They Are Reading Your Transcript, Not Just Your Number

The LSAC GPA is a single number, recalculated from every undergraduate credit you have ever earned — including transfers, retakes, and that community college course from the summer after high school. It may differ from what your university transcript shows. It is the number law schools use, and it does not care about your school's grading curve.

But here is what applicants often miss: experienced admissions readers do not just see the number. They see the transcript behind it. A 3.7 in biochemistry tells a different story than a 3.7 in a major with famously lenient grading. Both GPAs are treated identically by the formula. They are not treated identically by the human reading your file.

What the Numbers Look Like by Tier

Medians vary considerably across the law school landscape:

  • T-14 schools: Median GPAs typically range from 3.85 to 3.96. Below 3.7, you need an exceptional LSAT.
  • T-25 schools: 3.70 to 3.85. A 3.65 with a 170 LSAT is a different conversation than a 3.65 with a 162.
  • T-50 schools: 3.50 to 3.70. Meaningful scholarship opportunities exist in this range.
  • Regional ABA schools: 3.00 to 3.50. Options are real; employment outcomes require careful research.

These are medians. Half the admitted class is below them. You are not disqualified by a number below the median. You are, however, facing a steeper climb.

Grade Trends Are Noticed

An upward trajectory — a rocky first year followed by consistent improvement — is read charitably by most admissions committees. People grow up. Circumstances change. A reader who sees a 2.8 freshman year and a 3.8 senior year is not looking at academic failure. They are looking at someone who figured something out.

A downward trend is the harder story to tell. It raises questions. If there is a legitimate explanation — illness, family hardship, burnout — say so in an addendum. Admissions committees are made of people. They respond to honest explanations. They are less receptive to silence followed by hope.

If Your GPA Is Below Where You Need It

A strong LSAT score is the most powerful counterweight available to you. The rough weighting in most admissions formulas is 60% LSAT, 40% GPA. This is not universal, but it is a useful approximation. A 175 LSAT opens doors that a 3.4 GPA would otherwise keep closed — not all doors, but more than you might expect.

A GPA addendum — a brief, factual explanation of what happened — is appropriate when your undergraduate record requires context. Keep it honest and keep it short. Explain the circumstances. Do not litigate them.
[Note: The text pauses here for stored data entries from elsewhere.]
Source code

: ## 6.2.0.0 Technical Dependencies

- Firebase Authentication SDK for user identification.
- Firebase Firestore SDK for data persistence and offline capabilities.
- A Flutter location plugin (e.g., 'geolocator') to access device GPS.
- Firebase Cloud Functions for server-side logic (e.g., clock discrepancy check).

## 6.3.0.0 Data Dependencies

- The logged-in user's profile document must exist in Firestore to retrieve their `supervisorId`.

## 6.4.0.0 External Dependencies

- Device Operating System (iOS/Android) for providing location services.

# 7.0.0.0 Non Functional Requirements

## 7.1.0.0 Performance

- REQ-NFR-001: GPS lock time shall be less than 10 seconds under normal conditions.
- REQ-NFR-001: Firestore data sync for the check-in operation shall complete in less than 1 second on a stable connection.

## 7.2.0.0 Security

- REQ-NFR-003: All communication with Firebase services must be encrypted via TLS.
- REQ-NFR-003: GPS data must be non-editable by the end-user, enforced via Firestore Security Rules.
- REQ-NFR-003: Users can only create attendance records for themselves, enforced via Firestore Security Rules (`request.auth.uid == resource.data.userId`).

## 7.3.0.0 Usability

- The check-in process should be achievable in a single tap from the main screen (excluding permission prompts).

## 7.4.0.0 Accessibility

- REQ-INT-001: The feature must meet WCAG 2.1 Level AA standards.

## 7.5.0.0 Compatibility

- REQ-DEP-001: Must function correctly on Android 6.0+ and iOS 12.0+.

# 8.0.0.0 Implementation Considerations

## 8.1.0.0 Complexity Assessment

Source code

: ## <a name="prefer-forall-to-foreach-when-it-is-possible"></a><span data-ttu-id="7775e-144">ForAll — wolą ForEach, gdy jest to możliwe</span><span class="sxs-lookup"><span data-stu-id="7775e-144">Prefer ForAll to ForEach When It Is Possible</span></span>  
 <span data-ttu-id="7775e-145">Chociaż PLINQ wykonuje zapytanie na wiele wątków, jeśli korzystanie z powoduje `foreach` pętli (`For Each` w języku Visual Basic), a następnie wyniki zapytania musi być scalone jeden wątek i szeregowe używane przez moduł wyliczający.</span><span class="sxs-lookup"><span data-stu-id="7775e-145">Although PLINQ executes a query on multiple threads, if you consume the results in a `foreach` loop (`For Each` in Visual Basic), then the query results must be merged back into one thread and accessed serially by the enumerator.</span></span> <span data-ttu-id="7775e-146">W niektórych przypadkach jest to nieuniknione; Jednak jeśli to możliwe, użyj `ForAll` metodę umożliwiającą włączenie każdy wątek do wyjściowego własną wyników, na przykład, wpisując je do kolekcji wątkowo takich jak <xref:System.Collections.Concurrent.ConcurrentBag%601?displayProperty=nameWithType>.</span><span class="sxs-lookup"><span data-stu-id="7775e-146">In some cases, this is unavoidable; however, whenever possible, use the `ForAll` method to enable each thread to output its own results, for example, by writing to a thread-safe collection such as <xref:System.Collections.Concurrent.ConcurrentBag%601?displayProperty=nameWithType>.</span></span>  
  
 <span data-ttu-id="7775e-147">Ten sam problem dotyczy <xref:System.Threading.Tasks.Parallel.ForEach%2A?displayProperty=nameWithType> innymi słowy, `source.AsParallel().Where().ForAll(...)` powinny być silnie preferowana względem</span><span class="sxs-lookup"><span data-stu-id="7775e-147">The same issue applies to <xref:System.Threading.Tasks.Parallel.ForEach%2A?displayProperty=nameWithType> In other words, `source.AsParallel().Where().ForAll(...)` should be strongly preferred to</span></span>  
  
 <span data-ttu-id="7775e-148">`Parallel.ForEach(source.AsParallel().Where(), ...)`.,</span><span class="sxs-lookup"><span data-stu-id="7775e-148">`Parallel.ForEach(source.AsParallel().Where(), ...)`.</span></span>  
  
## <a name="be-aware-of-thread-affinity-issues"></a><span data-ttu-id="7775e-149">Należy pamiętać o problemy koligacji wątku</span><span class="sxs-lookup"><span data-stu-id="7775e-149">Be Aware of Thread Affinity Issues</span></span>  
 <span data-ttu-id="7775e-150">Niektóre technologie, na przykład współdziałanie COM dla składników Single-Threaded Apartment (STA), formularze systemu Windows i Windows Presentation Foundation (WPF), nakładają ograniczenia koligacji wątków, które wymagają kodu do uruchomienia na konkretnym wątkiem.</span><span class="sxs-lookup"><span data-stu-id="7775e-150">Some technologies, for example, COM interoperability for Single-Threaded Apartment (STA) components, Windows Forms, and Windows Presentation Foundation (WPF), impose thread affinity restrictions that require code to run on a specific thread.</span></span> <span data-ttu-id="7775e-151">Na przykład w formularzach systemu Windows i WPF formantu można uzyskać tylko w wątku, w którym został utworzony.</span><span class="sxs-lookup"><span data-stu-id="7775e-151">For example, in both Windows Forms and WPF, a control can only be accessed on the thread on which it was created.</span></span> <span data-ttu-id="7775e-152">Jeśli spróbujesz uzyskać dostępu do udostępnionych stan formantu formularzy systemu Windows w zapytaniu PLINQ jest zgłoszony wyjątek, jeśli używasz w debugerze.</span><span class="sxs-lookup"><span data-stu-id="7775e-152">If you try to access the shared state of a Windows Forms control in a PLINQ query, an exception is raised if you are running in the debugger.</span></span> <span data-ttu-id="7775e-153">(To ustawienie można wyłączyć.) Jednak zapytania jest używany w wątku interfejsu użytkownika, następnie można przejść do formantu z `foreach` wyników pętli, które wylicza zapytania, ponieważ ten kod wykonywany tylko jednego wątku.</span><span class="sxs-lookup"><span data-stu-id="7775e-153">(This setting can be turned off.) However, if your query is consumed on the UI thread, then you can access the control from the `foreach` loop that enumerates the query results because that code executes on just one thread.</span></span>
What does not help: a graduate degree with strong grades, while admirable, does not change your LSAC GPA. It may help at the margins as a signal of academic capability, but do not pursue a master's degree primarily as a GPA fix. The math rarely works out.

The Honest Conversation

Your GPA is done. You cannot change it. What you can change is everything else — your LSAT, your application narrative, your school list. Spending energy lamenting a number you cannot alter is time you could spend improving one you can. The students who make the best of a difficult undergraduate record are the ones who stop looking backward first.